**** Supplied material

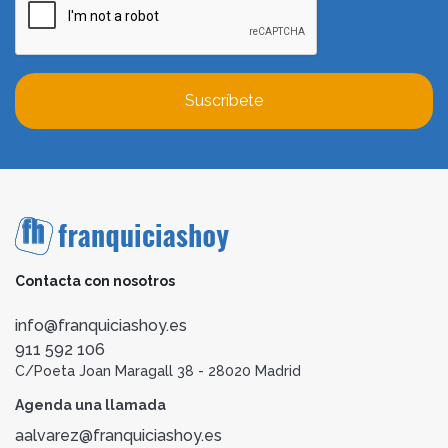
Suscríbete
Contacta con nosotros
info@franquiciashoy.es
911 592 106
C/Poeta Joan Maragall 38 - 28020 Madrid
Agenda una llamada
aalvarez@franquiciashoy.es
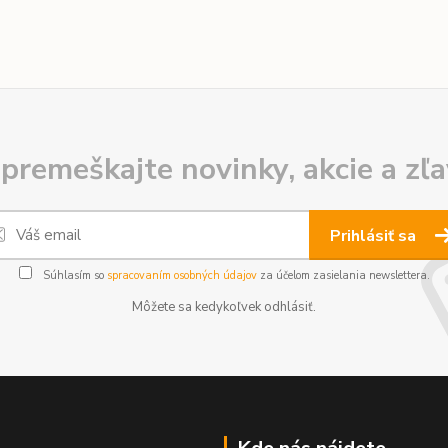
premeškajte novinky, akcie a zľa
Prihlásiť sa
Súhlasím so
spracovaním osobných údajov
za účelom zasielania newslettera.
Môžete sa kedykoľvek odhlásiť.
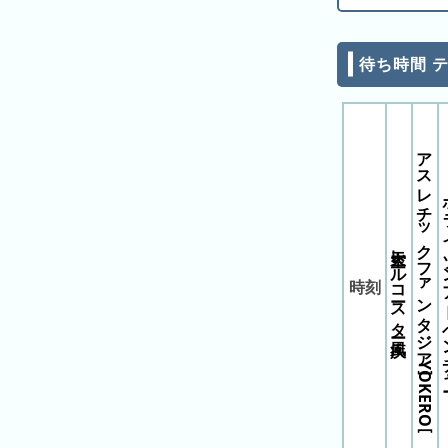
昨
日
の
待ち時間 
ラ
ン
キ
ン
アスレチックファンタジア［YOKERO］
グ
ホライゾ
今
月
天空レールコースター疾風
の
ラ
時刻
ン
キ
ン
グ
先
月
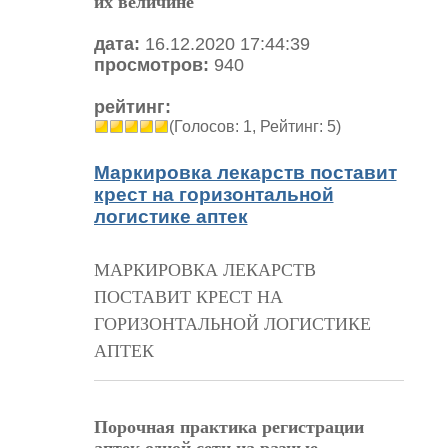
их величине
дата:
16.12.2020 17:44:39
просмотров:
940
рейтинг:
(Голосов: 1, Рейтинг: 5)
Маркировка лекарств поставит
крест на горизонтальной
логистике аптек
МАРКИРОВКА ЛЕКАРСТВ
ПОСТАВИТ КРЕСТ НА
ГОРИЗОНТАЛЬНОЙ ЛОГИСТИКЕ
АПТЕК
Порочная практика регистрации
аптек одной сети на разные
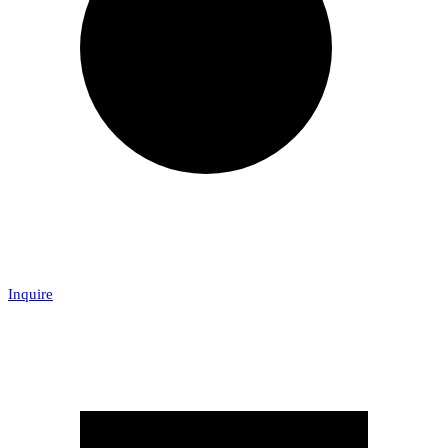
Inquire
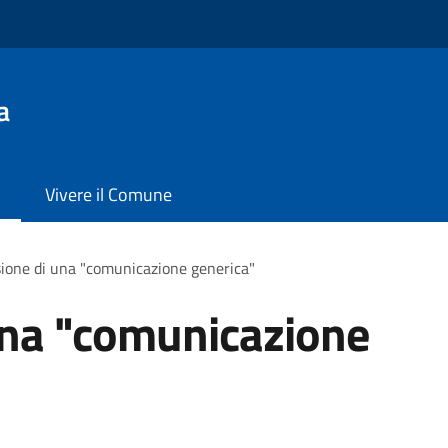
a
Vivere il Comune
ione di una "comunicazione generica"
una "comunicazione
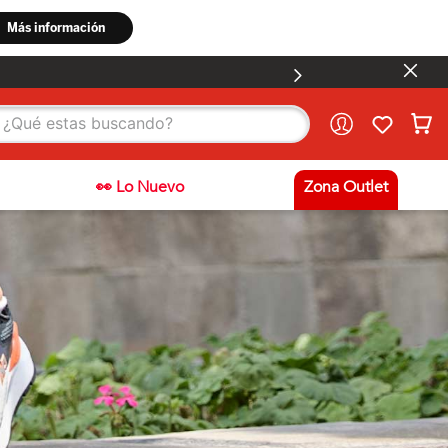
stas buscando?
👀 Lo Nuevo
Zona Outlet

********
**** Supplied material

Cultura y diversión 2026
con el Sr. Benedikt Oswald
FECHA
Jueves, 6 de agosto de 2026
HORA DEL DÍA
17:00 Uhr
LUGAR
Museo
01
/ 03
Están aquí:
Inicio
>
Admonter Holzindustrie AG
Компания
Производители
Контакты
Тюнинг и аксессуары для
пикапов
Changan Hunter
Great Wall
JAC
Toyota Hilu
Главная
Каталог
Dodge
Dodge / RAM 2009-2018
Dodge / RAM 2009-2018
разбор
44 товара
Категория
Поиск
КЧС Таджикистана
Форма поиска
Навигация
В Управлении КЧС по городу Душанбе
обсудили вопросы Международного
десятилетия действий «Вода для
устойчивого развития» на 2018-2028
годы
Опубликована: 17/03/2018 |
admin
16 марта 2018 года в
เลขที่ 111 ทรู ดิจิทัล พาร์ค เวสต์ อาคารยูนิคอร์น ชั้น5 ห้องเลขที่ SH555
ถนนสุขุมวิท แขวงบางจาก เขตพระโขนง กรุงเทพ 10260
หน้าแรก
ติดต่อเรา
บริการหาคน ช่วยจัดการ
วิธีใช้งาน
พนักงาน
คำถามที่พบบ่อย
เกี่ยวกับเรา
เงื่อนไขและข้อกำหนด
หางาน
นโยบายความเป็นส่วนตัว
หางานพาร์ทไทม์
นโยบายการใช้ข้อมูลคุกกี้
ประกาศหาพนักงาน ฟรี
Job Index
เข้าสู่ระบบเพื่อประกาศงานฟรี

********

__Task directions__:
Copy only what runs above from the line containing "аптек одной сети на разные" through the line containing "Zona Outlet", exactly. Leave out the pictures.

__Exercise output__:
аптек одной сети на разные
Inquire
a
Vivere il Comune
ione di una "comunicazione generica"
una "comunicazione
stas buscando?
👀 Lo Nuevo
Zona Outlet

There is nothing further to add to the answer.